Cassidy was known to be volatile and harbor resentment about his work assignments, according to his former wife. But what might have triggered Wednesday’s rampage, and whether the victims were targeted or randomly slain, remains undetermined.

“Obviously we’re looking into that,” Smith said. “But what in the world could possibly prompt someone to take this kind of action? We don’t know at this point.”

A vigil for the nine victims was planned for Thursday evening at the San Jose City Hall plaza.

VTA officials at a news conference Thursday morning provided more information about the nine light rail yard workers who were killed in the attack. They have been identified as Paul Delacruz Megia, 42; Tapdejdeep Singh, 36; Adrian Belleza, 29; Jose Dejesus Hernandez III, 35; Timothy Michel Romo, 49; Michael Joseph Rudometkin, 40; Abdolvahab Alaghmandan, 63; Lars Kepler Lane, 63; and Alex Ward Fritch, 49.

Three of the victims — Hernandez, Alaghmandan and Fritch — were substation maintainers, the same job held by the man who killed them.
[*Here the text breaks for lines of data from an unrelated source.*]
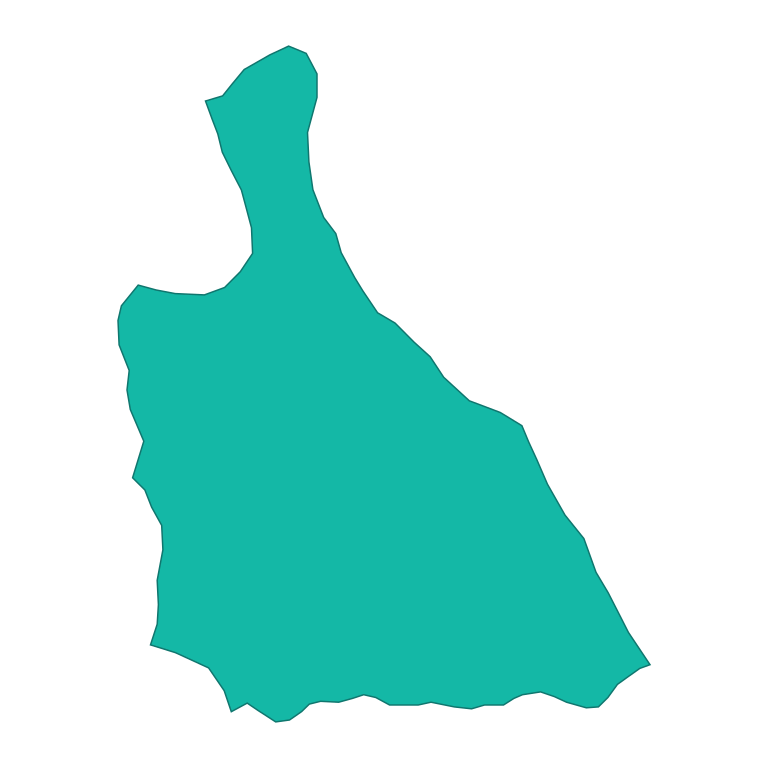 outline of Angastina, Cyprus
{"feature_id": "46923920B58567235428408", "entity_name": "Angastina", "entity_type": "district", "adm_level": 2, "iso_a3": "CYP", "parent_name": "Cyprus", "parent_adm1": "", "projection": "equal_earth", "projection_center": [33.585, 35.215], "detail": "fine", "context": "isolated", "style": "filled", "palette": "teal", "viewbox_px": 768, "rotation_deg": 0, "n_neighbors": 0, "source": "geoboundaries", "source_scale": "gbopen_adm2", "svg_char_len": 1336}
<svg xmlns="http://www.w3.org/2000/svg" viewBox="0 0 768 768"><path d="M241.4,190.0L246.0,207.1L251.5,227.8L252.6,253.4L240.3,271.7L224.6,287.5L204.4,294.9L175.2,293.6L156.2,290.0L138.2,285.1L121.4,305.8L118.0,320.5L119.1,344.9L129.2,370.5L127.0,390.0L130.3,409.5L143.8,441.2L132.6,477.8L144.9,490.0L151.6,507.1L161.7,525.4L162.4,539.7L162.9,549.8L157.2,580.3L158.4,604.7L157.2,624.2L150.5,644.9L175.3,652.6L208.6,667.9L224.2,690.7L231.3,711.7L247.2,703.1L258.4,710.7L275.7,721.9L289.5,720.0L301.6,711.6L309.3,704.1L320.6,701.3L338.7,702.2L352.5,698.4L363.7,694.7L375.8,697.5L389.6,705.0L400.8,705.0L418.1,705.0L431.0,702.2L454.3,706.9L471.6,708.8L484.5,705.0L503.5,705.0L513.9,698.4L522.5,694.7L540.6,691.9L554.4,696.6L566.5,702.2L586.3,707.8L598.4,706.9L607.9,697.5L617.4,684.4L627.8,676.9L639.8,668.4L650.0,664.7L628.4,632.4L621.7,619.2L608.2,592.8L596.0,572.3L583.9,538.6L565.0,515.1L547.5,484.3L536.7,459.4L528.6,441.8L521.9,425.7L500.3,412.5L469.3,400.8L443.7,377.3L430.2,356.8L414.0,342.1L395.1,323.1L377.6,312.8L362.8,290.8L354.7,277.6L341.2,252.7L335.8,233.6L323.7,217.5L312.9,189.7L308.9,161.8L307.5,132.5L317.0,97.4L317.0,73.9L306.2,53.4L288.6,46.1L269.8,54.9L244.2,69.5L232.0,84.2L222.6,95.9L205.5,101.0L212.2,119.3L217.8,133.9L222.3,152.2L231.3,170.5L241.4,190.0Z" fill="#14b8a6" stroke="#0f766e" stroke-width="1.5"/></svg>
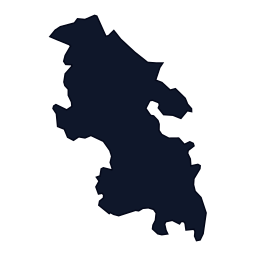 the border of Buckinghamshire
{"feature_id": "GBR-2040", "entity_name": "Buckinghamshire", "entity_type": "Administrative County", "adm_level": 1, "iso_a3": "GBR", "parent_name": "United Kingdom", "parent_adm1": "", "projection": "mercator", "projection_center": [-0.785, 51.775], "detail": "fine", "context": "isolated", "style": "filled", "palette": "ink", "viewbox_px": 256, "rotation_deg": 0, "n_neighbors": 0, "source": "natural_earth", "source_scale": "10m", "svg_char_len": 1687}
<svg xmlns="http://www.w3.org/2000/svg" viewBox="0 0 256 256"><path d="M113.8,30.5L120.7,39.2L134.6,52.1L147.6,62.4L156.0,63.0L162.8,63.0L159.8,67.5L155.6,80.1L161.9,82.5L170.2,90.1L175.4,88.7L185.2,98.3L187.6,104.2L191.5,108.7L191.6,111.6L187.3,110.7L180.9,118.4L172.9,115.2L163.6,114.6L158.3,107.9L159.4,105.1L158.8,102.7L152.5,100.2L149.8,100.7L145.8,108.4L150.6,115.4L153.6,115.9L157.9,120.5L159.1,124.1L159.0,130.4L161.7,134.5L168.8,138.2L178.7,138.1L184.4,144.4L189.8,141.8L193.2,143.4L194.0,145.9L188.2,150.4L187.6,153.3L190.3,159.0L190.8,165.9L197.9,164.4L200.2,165.7L199.9,168.7L193.9,178.7L193.5,184.7L195.1,191.2L201.0,197.5L206.1,212.9L203.1,233.7L200.1,239.9L196.5,240.6L194.6,236.1L195.0,231.6L194.0,229.2L186.0,230.0L185.1,223.4L183.5,221.4L180.9,221.7L179.5,223.9L172.3,220.3L165.8,221.7L164.6,224.1L166.0,230.3L167.7,233.9L161.8,234.7L157.8,233.8L152.5,228.9L153.0,225.1L155.4,220.4L156.2,213.1L153.6,209.4L148.4,207.8L142.8,208.3L138.7,210.8L135.5,210.3L118.7,215.7L113.5,214.3L110.4,212.5L109.2,213.6L98.8,205.2L99.6,201.1L103.4,198.0L103.7,195.2L102.3,193.2L98.5,194.0L95.9,186.9L99.1,181.1L96.4,177.2L100.1,175.9L101.2,168.9L103.3,167.8L111.7,169.9L112.2,168.6L110.2,162.4L111.7,156.3L109.8,150.4L103.4,141.3L90.9,135.4L85.0,137.9L78.7,136.8L73.5,140.3L67.6,137.2L64.3,129.1L57.6,126.5L56.4,113.7L53.0,108.5L53.7,106.0L55.9,104.6L66.7,109.9L71.9,106.4L71.5,102.0L68.3,95.3L68.3,89.3L64.9,85.6L63.9,82.0L65.2,73.8L71.9,66.2L71.6,64.7L65.7,64.4L63.7,61.3L65.2,55.4L70.6,46.1L69.4,44.7L57.7,39.9L49.9,36.6L55.2,30.1L60.4,26.7L74.4,23.0L77.5,18.8L85.0,19.5L94.6,15.4L96.8,16.1L105.9,36.3L108.5,35.7L113.8,30.5Z" fill="#0f172a" stroke="#020617" stroke-width="1.5"/></svg>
Romo, Rudometkin and Lane, were overhead line workers; Singh and Balleza operated VTA’s light rail vehicles and Megia, was an assistant superintendent.

Many had long tenures at the transit agency that describes its workforce as the VTA Family — three had been with the authority for at least 20 years, and a fourth had 19 years of service.

“I’m angry, I’m sad, I’m lost for words,” said Naunihal Singh, the superintendent of the Guadalupe Yard. “At the same time, I’m trying to find the reasons why.”

Singh shared an office with Megia, and supervised both Balleza, who he called “a gem of a person,” and Taptejdeep Singh, described as a helpful and positive co-worker.

Survivors have passed along reports among VTA workers that Taptejdeep Singh and Balleza were killed while trying to get their fellow employees to safety Wednesday morning.

“It shows the character of these guys,” Naunihal Singh said, “how they tried to save others while going through that chaotic situation.”

Evelyn Tran, VTA’s interim general manager, described feeling “immensely helpless” Wednesday as she watched families learn their loved ones had been killed.

“We get up every morning safe in the belief that when we go to work, that we would come home to our family and our loved ones. That did not happen for Abdolvahab, Adrian, Alex, Jose, Lars, Michael, Paul, Taptejdeep and Timothy.”